Apple Ordered To Pay Chinese Writers For Selling Pirated Software
Michael Harper for redOrbit.com — Your Universe Online
According to a Chinese-run Xinhua news source, Apple has been ordered by a Beijing court to pay a group of Chinese writers for selling pirated software allegedly owned by them. These writers had filed a suit against Apple earlier this year, claiming the iPhone maker had been selling third-party software in its App Store which pirated the writers´ e-books.
Now, the Beijing No. 2 Intermediate People´s Court has ordered Apple to pay to the group of 8 writers (along with 2 other companies) sums totaling more than $160,000. The fine is but a percentage of what the group of writers had been looking for–about $1.6 million (10 million yuan).
Carolyn Wu, an Apple spokesperson took the opportunity to express how important copyright laws are to them, saying they took these complaints “very seriously.”
“We’re always updating our service to better assist content owners in protecting their rights,” she said in an interview with the BBC.

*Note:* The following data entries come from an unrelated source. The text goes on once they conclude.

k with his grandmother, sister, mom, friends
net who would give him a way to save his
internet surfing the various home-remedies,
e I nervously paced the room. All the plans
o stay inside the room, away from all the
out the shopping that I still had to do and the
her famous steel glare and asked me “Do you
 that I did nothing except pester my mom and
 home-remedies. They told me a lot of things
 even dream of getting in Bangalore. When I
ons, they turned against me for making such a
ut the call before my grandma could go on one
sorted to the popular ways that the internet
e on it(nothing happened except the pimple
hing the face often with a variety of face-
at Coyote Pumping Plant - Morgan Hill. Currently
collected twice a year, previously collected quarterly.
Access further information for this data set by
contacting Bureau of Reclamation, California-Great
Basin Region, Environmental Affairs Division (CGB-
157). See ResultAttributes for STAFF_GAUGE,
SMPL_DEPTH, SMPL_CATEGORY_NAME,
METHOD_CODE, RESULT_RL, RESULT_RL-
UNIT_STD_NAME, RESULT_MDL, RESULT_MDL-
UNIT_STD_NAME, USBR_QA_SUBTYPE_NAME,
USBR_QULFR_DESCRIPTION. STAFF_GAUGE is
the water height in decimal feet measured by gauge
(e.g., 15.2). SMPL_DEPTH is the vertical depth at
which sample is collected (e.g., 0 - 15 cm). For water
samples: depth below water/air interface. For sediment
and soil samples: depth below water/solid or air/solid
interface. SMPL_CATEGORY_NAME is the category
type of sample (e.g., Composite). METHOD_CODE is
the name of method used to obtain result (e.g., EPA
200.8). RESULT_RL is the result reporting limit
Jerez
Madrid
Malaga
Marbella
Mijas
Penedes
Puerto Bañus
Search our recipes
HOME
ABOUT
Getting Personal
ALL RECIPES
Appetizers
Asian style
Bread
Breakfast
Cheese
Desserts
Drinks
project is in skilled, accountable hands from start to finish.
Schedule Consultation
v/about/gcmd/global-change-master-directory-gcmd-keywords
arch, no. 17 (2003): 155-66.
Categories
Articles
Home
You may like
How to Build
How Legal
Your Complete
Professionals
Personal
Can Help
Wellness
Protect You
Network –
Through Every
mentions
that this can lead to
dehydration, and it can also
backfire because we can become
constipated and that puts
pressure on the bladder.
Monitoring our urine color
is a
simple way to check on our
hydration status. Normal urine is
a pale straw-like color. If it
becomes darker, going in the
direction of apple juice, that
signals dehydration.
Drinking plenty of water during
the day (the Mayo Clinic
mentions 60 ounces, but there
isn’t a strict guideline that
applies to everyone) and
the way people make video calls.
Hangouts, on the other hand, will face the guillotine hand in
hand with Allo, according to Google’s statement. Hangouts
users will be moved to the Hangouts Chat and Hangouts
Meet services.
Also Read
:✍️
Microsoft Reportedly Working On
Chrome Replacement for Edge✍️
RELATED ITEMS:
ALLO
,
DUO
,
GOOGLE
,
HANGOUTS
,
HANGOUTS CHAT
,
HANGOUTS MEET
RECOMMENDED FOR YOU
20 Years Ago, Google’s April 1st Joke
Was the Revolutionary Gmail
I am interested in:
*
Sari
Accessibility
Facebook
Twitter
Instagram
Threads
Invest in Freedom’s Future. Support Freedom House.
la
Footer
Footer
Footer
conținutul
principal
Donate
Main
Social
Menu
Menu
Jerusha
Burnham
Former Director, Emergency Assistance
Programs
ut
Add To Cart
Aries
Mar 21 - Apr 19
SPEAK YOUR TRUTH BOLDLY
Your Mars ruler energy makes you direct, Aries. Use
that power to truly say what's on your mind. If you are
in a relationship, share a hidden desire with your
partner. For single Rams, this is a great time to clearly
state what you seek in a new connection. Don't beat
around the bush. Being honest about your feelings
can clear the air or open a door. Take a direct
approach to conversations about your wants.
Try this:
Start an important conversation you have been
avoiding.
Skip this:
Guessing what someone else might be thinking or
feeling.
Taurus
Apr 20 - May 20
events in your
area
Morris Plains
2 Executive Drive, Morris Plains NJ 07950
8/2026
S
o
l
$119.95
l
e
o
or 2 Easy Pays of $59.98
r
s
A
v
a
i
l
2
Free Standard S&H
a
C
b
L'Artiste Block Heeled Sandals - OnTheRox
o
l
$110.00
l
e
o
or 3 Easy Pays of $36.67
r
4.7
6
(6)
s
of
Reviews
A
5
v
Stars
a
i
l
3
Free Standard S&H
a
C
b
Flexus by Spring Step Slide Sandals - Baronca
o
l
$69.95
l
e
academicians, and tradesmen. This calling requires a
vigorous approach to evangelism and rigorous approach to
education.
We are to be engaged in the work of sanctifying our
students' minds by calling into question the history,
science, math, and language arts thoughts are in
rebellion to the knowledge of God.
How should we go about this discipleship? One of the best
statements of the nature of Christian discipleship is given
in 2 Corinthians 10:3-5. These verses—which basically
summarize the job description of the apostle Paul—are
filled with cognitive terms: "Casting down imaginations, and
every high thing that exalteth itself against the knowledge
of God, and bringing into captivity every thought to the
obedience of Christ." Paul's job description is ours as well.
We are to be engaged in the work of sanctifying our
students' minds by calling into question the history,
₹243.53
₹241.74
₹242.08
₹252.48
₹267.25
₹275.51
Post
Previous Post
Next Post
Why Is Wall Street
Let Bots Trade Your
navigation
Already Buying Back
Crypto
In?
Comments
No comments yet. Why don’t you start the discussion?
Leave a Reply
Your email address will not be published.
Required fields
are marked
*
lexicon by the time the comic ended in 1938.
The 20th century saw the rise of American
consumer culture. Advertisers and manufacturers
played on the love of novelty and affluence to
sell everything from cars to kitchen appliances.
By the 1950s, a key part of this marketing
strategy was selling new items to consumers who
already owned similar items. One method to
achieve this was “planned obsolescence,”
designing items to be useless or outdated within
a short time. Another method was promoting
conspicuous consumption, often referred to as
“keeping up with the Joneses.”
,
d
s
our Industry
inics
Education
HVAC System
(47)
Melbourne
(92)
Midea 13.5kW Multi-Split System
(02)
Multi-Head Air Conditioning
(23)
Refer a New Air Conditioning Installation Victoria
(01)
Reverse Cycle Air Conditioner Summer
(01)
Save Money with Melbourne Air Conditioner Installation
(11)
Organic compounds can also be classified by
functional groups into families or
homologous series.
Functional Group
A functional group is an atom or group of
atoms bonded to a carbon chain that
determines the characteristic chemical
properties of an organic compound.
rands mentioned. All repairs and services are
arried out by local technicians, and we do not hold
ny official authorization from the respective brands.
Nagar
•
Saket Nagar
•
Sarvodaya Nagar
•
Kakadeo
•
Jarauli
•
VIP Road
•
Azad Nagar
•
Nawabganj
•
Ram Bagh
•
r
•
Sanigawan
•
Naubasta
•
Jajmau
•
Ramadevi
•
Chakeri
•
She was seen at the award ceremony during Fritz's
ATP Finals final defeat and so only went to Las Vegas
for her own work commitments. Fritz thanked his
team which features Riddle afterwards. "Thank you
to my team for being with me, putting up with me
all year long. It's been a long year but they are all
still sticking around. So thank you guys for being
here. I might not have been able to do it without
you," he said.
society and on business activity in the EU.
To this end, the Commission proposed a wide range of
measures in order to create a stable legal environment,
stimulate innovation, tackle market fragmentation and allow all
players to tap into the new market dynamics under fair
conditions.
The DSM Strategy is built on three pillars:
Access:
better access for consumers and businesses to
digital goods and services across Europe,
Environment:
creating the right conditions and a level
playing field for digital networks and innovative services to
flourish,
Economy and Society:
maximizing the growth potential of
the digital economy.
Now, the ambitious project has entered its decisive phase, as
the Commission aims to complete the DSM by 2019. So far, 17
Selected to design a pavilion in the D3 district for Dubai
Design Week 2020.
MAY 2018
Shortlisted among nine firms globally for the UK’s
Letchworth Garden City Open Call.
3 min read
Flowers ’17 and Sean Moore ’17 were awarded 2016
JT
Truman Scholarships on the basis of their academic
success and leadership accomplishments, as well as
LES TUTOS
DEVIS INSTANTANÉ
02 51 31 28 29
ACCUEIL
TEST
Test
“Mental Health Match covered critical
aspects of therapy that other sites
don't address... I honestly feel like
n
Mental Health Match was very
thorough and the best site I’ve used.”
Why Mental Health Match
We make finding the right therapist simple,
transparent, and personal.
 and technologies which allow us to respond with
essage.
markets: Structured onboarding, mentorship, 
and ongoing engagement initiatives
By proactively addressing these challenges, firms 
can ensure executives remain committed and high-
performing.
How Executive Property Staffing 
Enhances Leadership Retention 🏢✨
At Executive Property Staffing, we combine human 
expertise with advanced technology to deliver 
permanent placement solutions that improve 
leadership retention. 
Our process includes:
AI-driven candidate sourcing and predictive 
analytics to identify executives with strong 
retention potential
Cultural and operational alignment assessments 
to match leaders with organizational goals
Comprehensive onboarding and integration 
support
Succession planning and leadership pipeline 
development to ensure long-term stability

Having received so little as a result of this suit, the group of writers was obviously upset by the ruling. Speaking to Reuters, a spokesperson for the group said: “We are disappointed at the judgment. Some of our best-selling authors only got [$1122]. The judgment is a signal of encouraging piracy.”
This is the second time in four months that Apple has had to make a payment related to alleged copyright infringement. The Wall Street Journal, citing a Xinhua news source, said Apple also paid a small $8,300 to a Chinese encyclopedia publisher for alleged copyright infringement.
Apple was also more or less forced to pay out a much larger sum of money earlier this year in China, ending a long-running litigation.
Proview Technology had originally sold the iPad trademark to Apple just months before Steve Jobs took the stage to introduce his newest tablet to the world. After the iPad began selling well, the beleaguered Proview claimed Apple didn´t have rights to use the iPad trademark in China, saying the company had fooled them when they bought the trademark. In order to take the trademark off Proview´s hands without raising suspicion during the fever-pitched hype around this product, Apple used the moniker “IP Application Development” to purchase the “iPad” name. Proview, themselves nearly bankrupt, cried foul and took Apple to court over the matter.
Though it appeared as if Apple would handily win this battle, some Chinese courts were beginning to side with Proview, further extending the case. In order to bring the matter to an end (and finally deliver their Retina´d iPad to China) Apple settled with Proview, paying them $60 million. Proview had been seeking $400 million in order to pay off their debts.